I am confused about defining the connected sum of two $\color{red}{oriented}$ $n$-dimensional connected smooth manifolds without boundary, where $n\geq 2$. Could anyone help me to clear my confusion? I have written some guesses; maybe you can comment on these also. Thanks in advance.
So, let $M,M'$ be two connected $\color{blue}{orientable}$ $n$-dimensional connected smooth manifolds. Let $\varphi\colon \Bbb B^n\hookrightarrow M$ and $\varphi'\colon \Bbb B^n\hookrightarrow M'$ be two smooth embeddings of closed unit balls. Define $$\sharp(M,M'):=\frac{\big(M\backslash \varphi(\text{int }\Bbb B^n)\big)\sqcup \big(M'\backslash \varphi'(\text{int }\Bbb B^n)\big)}{\varphi(p)\sim \varphi'(p),\ p\in \Bbb S^{n-1}}.$$
Question $(1)$ Is $\sharp(M,M')$ always $\color{blue}{orientable}$?
Question $(2)$ Is it also true that if we $\color{red}{pick\
orientations}$ for $M,M'$, then $\color{red}{one\ can\ orient}$
$\sharp(M,M')$ so that orientation of $\sharp(M,M')$ coincides with
the orientation of $M\backslash \varphi(\text{int }\Bbb B^n)$?
I guess the answers to both questions are positive.
I know the following: If we pick orientations for $M, M'$ and choose $\varphi$ as orientation-preserving and $\varphi'$ as orientation-reversing then $\sharp(M, M')$ has a unique orientation that coincides with the orientations of $M\backslash \varphi(\text{int }\Bbb B^n)$ as well as $M'\backslash \varphi'(\text{int }\Bbb B^n)$. And the proof is based on the following theorem:
Richard Palais Theorem: Let $X$ be a $n$-dimensional smooth manifold without boundary. (If $X$ is orientable, pick an orientation for $X$) Let $\varphi_1,…,\varphi_m\colon \Bbb B^n\hookrightarrow X$ and $\psi_1,…,\psi_m\colon \Bbb B^n\hookrightarrow X$ be two sets of smooth embeddings with pairwise disjoint images (If $X$ is orientable, then we demand that all $\varphi_i,\psi_j$ are orientation-preserving or that all are orientation-reversing). Then there exists an isotopy $F\colon X\times [0,1]\to X$ with $F(-,0)=\text{id}_X$ such that the diffeomorphism $F(-,1)\colon X\to X$ sends $\varphi_i$ to $\psi_i$, i.e., $F\circ \varphi_i=\psi_i$ for all $i=1,…,m$.

- _INFORMATION SHOWN_:

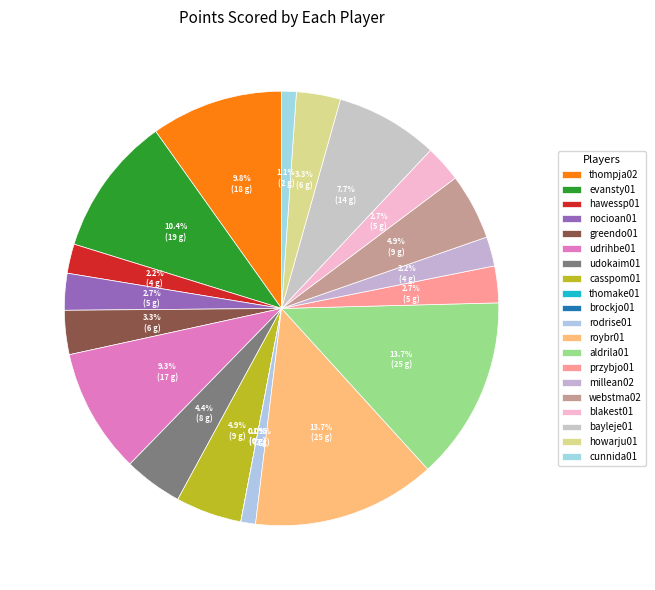

True or false: thompja02 accounts for 10% of the total.

True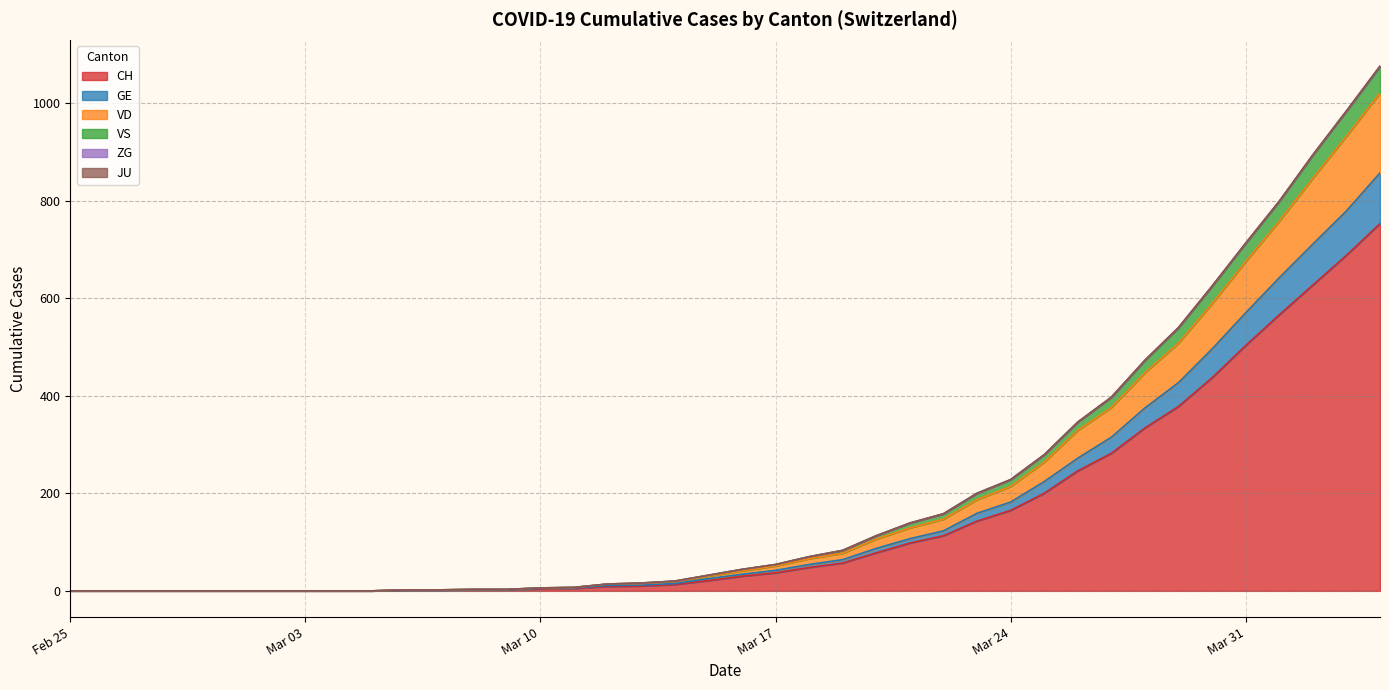

What is the difference between the maximum and minimum values in the CH series?

753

- _TO-DO ITEM_:
In the text on connected sums, answer these:
(a) What lower bound does it set on the dimension n?
(b) What does the writer guess about the answers to both questions?
(c) In the Richard Palais Theorem, what must F(-,0) equal?

- _RESPONSE_:
(a) n ≥ 2.
(b) Both answers are positive.
(c) The identity map on X, id_X.